The engine had been off all the time we'd been here, and it was like sitting in a fridge. Our breath billowed like low cloud as we waited.

I kept visualizing how, when, and where I was going to do my stuff, and more importantly, what I was going to do if things got fucked up. Once the target has been selected the basic sequence of a kidnapping is nearly always the same. First comes reconnaissance; second, abduction; third, detention; fourth, negotiation; fifth, ransom payment; and finally, release-though sometimes that doesn't happen. My job was to plan and implement the first three phases; the rest of the task was out of my hands.

Three members of the loud-tie-and-suspenders brigade from a private bank had approached me in London. They'd been given my name by an ex-Regiment SAS) mate who now worked for one of the big security companies, and who'd been nice enough to recommend me when this particular commission had been declined.

'Britain,' they said to me as we sat at a window table in the roof bar of the Hilton, looking down on to the gardens of Buckingham Palace, 'is facing an explosion in Russian mafia-organized crime. London is a money- laundering haven. The ROC are moving as much as 20 billion through the City each year, and up to two hundred of their senior players either live in Britain or visit regularly.'

The executives went on to say they'd discovered that millions had been channeled through Valentin Lebed's accounts at their bank in just three years. They didn't like that, and were none too keen on the thought of the boys with the blue flashing lights paying him a visit and seeing the name on all his paying-in slips. Their solution was to have Val lifted and taken to St. Petersburg, where, I presumed, they had either made arrangements to persuade him to move his account to a different bank, or to channel even more through them to make the risk more acceptable. Whichever, I didn't give a fuck so long as I got paid.

I looked over at Sergei. His eyes glinted as he stared at the traffic below us and his Adam's apple moved as he swallowed. There wasn't anything left to say; we'd done enough talking during the two-week buildup. It was now time to do.

The conference of European Council members was due to start in Helsinki in two days. Blue EU flags already lined the main roads, and large black convoys of Eurocrats drove around with motorcycle outriders, heading from premeeting to premeeting. The police had set up diversions to control the flow of traffic around the city, and orange reflective cones and barriers were springing up everywhere. I'd already had to change our escape route twice because of it.
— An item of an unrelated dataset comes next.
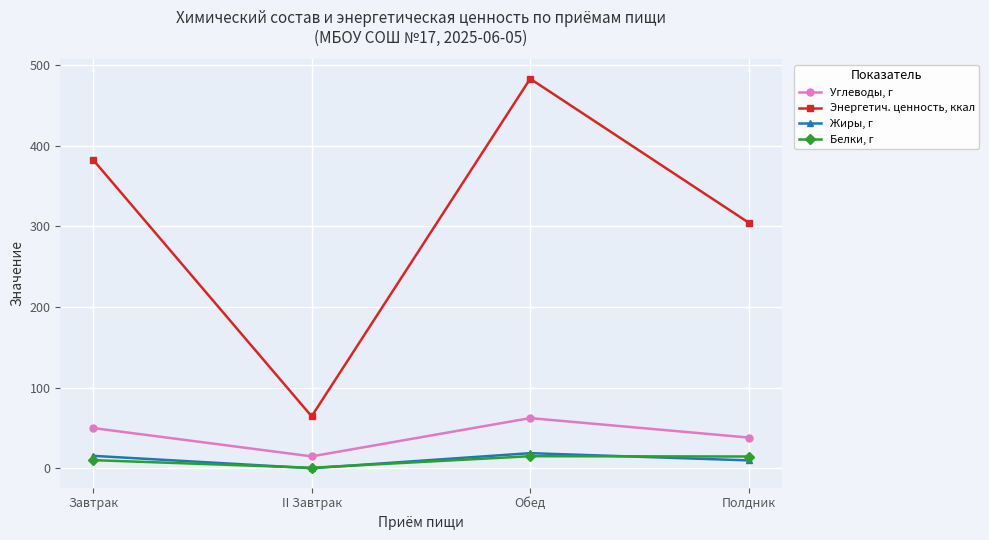

What is the label of the 3rd point from the right?

II Завтрак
Like all the high-class hotels, the Intercontinental was housing the exodus from Brussels. All the suits had been in the city since last week, wheeling and dealing so that when the heads of state hit town, all they'd have to do was politely refuse Tony Blair's invitation to eat British beef at some dinner for the media, then leave. All very good, but for me security around here was tighter than a duck's ass-everything from sealed manholes to prevent bombs being planted to a heavy police presence on the streets. They would certainly have contingency plans for every possible event, especially armed attack.
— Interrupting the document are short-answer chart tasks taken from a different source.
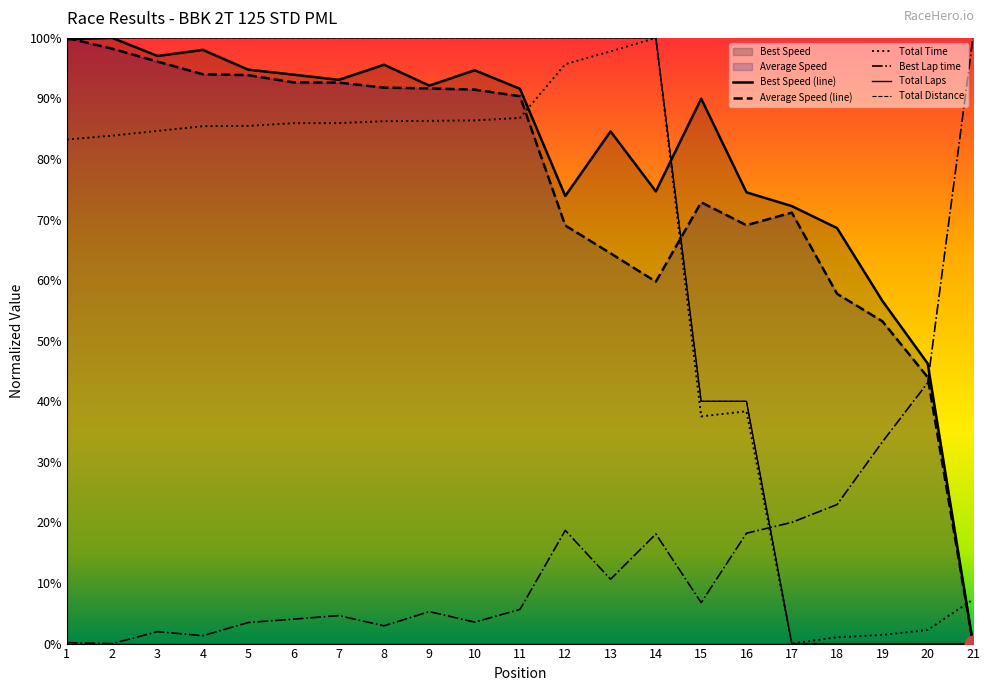

Reading left to right, extract all data points from this chart.

Total Time: 1=0.8	2=0.8	3=0.8	4=0.9	5=0.9	6=0.9	7=0.9	8=0.9	9=0.9	10=0.9	11=0.9	12=1.0	13=1.0	14=1.0	15=0.4	16=0.4	17=0.0	18=0.0	19=0.0	20=0.0	21=0.1
Best Lap time: 1=0.0	2=0.0	3=0.0	4=0.0	5=0.0	6=0.0	7=0.0	8=0.0	9=0.1	10=0.0	11=0.1	12=0.2	13=0.1	14=0.2	15=0.1	16=0.2	17=0.2	18=0.2	19=0.3	20=0.4	21=1.0
Best Speed: 1=1.0	2=1.0	3=1.0	4=1.0	5=0.9	6=0.9	7=0.9	8=1.0	9=0.9	10=0.9	11=0.9	12=0.7	13=0.8	14=0.7	15=0.9	16=0.7	17=0.7	18=0.7	19=0.6	20=0.5	21=0.0
Average Speed: 1=1.0	2=1.0	3=1.0	4=0.9	5=0.9	6=0.9	7=0.9	8=0.9	9=0.9	10=0.9	11=0.9	12=0.7	13=0.6	14=0.6	15=0.7	16=0.7	17=0.7	18=0.6	19=0.5	20=0.4	21=0.0
Total Laps: 1=1.0	2=1.0	3=1.0	4=1.0	5=1.0	6=1.0	7=1.0	8=1.0	9=1.0	10=1.0	11=1.0	12=1.0	13=1.0	14=1.0	15=0.4	16=0.4	17=0.0	18=0.0	19=0.0	20=0.0	21=0.0
Total Distance: 1=1.0	2=1.0	3=1.0	4=1.0	5=1.0	6=1.0	7=1.0	8=1.0	9=1.0	10=1.0	11=1.0	12=1.0	13=1.0	14=1.0	15=0.4	16=0.4	17=0.0	18=0.0	19=0.0	20=0.0	21=0.0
Sergei had a folding-stock AK-a Russian automatic, 7.62mm short assault rifle-under his feet. His cropped, thinning brown hair was covered by a dark-blue woolen hat, and the old Soviet Army body armor he wore under his down jacket made him look like the Michelin man. If Hollywood was looking for a Russian hardhead, Sergei would win the screen test every time. Late forties, square jaw, high cheekbones, and blue eyes that didn't just pierce, they chopped you into tiny pieces.

The only reason he would never be a leading man was his badly pockmarked skin. Either he'd steered away from the Clearasil in his youth or he'd been burned; I couldn't tell, and I didn't want to ask.

He was a hard, reliable man, and one I felt it was okay to do business with, but he wasn't going to be on my Christmas-card list.